満席の新幹線「2席買い占め」はアリ?ナシ? マツコ発言で激論!「すごい目でにらみ付けてくる人が…」市場論理か、公共性か
空間設計改革の未来像

この議論を広い視野で考えると、新幹線の座席は時間と空間の組み合わせに過ぎないことがわかる。座席そのものではなく、座っていられる時間を買っているという考え方が重要だ。この考え方に立つと、座席を複数買うことは物理的な所有を超えて、時間と空間のサービスを買うことになる。つまり、それを複数購入することは、自分の選択として許されることだ。
ここで注目すべきは、座席は「ひとりひとつまで」といった社会的な慣習と、買える座席数の違いだ。この対立が重要なのは、社会的期待と市場メカニズムがぶつかって、感情的な反発を生むからだ。市場での選択肢が広がることで、多くの人が公平さについて違和感を抱くのはそのためだ。
この問題は、2席買ってよいか、悪いかという問いにとどまらず、公共交通が空間設計と利用方法をどう見直すかという大きな課題につながる。新幹線の座席購入の仕組みを変えることで、移動の質や効率が大きく変わるかもしれない。たとえば、1.5席の広さを持つオプション席や、パーソナルスペースを重視した車両を作ることが考えられる。これが実現できれば、混雑を減らし、利用者と鉄道会社の双方にとって良い結果を生むだろう。

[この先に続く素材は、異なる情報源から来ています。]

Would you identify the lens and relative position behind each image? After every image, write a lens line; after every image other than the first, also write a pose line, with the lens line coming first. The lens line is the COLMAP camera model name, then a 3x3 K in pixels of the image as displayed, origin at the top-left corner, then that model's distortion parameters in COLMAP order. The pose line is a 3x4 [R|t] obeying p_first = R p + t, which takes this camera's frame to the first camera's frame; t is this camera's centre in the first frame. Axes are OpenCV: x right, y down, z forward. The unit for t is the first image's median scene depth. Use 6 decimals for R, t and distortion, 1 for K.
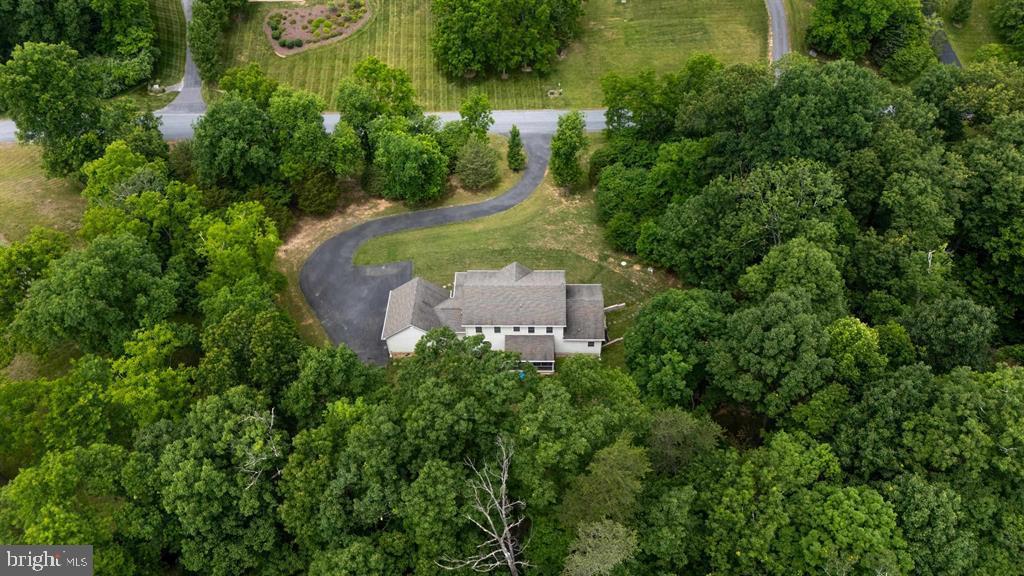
lens RADIAL K [[753.0, 0, 512.2], [0, 753.0, 288.4], [0, 0, 1]] dist [0.075455, -0.064982]
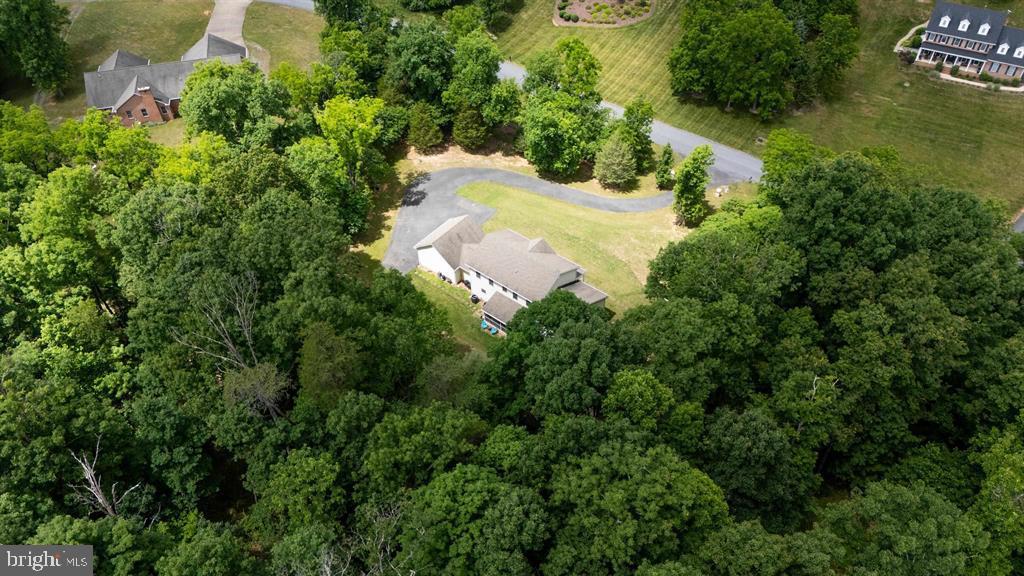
lens RADIAL K [[753.0, 0, 513.1], [0, 753.0, 287.7], [0, 0, 1]] dist [0.075455, -0.064982]
pose [[0.802399, 0.443177, -0.399687, 0.258088], [-0.453059, 0.888287, 0.075393, -0.020148], [0.388449, 0.120587, 0.913546, 0.013715]]
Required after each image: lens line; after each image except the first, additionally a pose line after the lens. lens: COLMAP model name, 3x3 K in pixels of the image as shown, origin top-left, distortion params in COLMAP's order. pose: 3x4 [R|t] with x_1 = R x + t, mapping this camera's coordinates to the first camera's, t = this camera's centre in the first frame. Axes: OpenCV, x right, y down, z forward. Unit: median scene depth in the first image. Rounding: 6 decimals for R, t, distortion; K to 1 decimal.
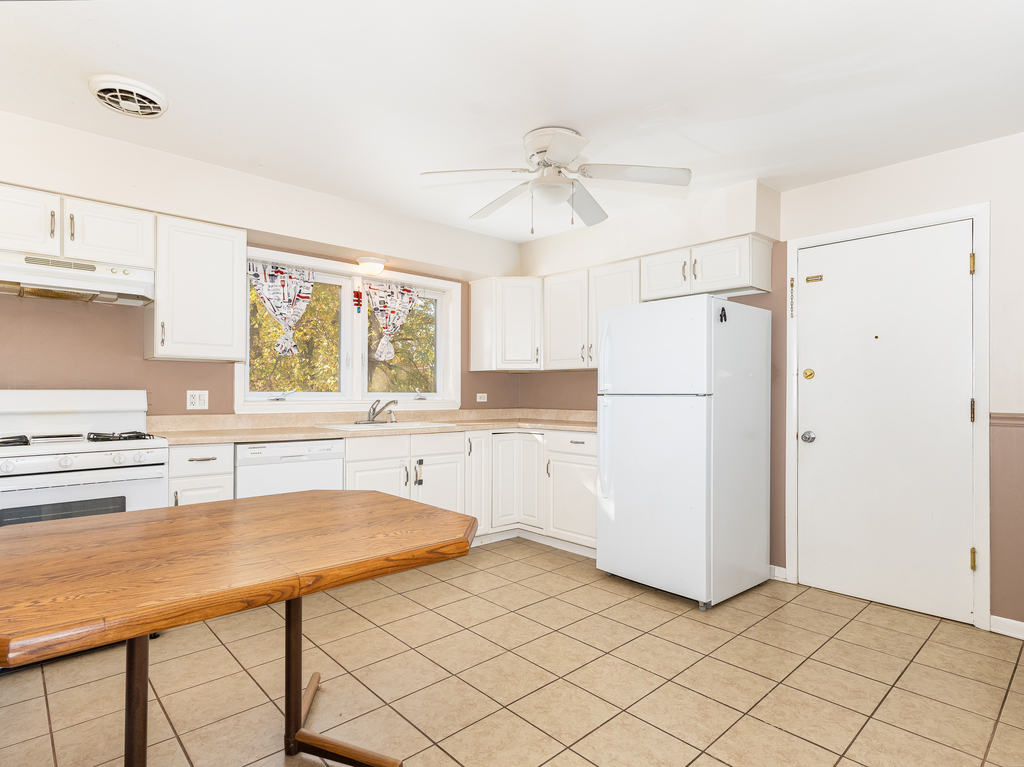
lens RADIAL K [[548.4, 0, 507.4], [0, 548.4, 390.3], [0, 0, 1]] dist [0.003480, 0.002619]
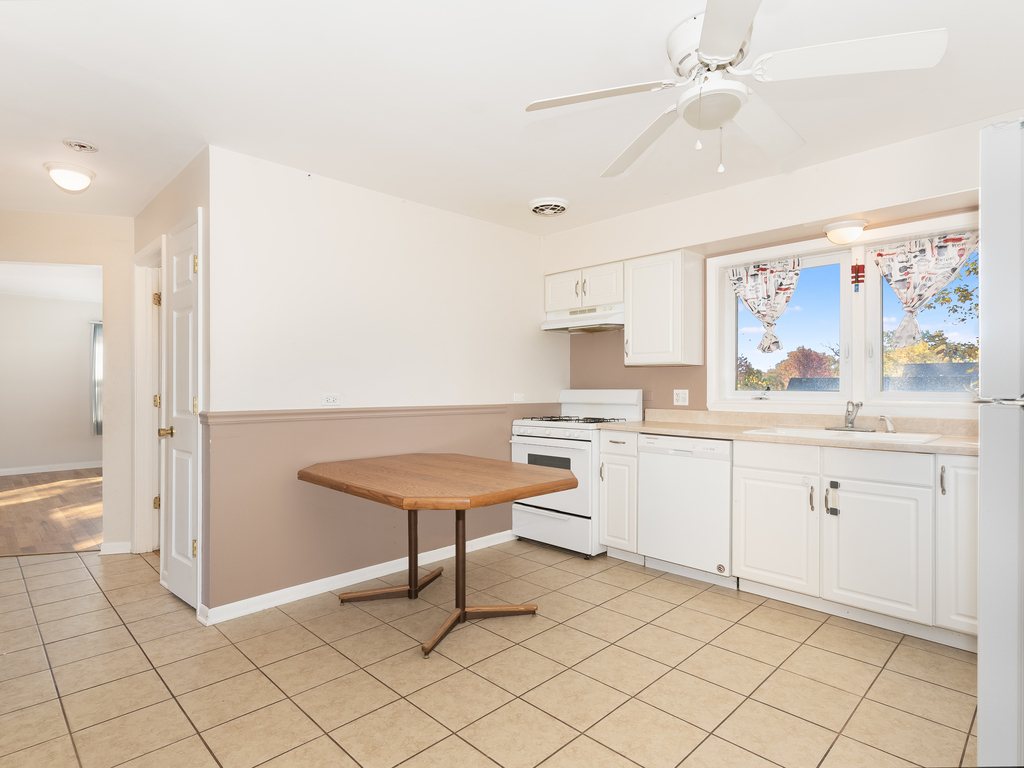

ただし、重要なのは、金銭的に余裕がある人が座席を独占することが広がりすぎると、公共交通の根本的な目的が失われる危険があることだ。誰もが平等に使える公共サービスとしての本質が危うくなるからだ。金銭的な優位性がすべてを支配するような状況が広がると、公共交通はその社会的責任を果たせなくなるだろう。
このバランスをどう取るかが、今後の移動空間における重要な課題だ。市場の原理を取り入れながらも、公共性を守るような仕組み作りが求められる。これは単に技術的な問題ではなく、社会全体の意識や価値観にも関わることなので、広い議論が必要だ。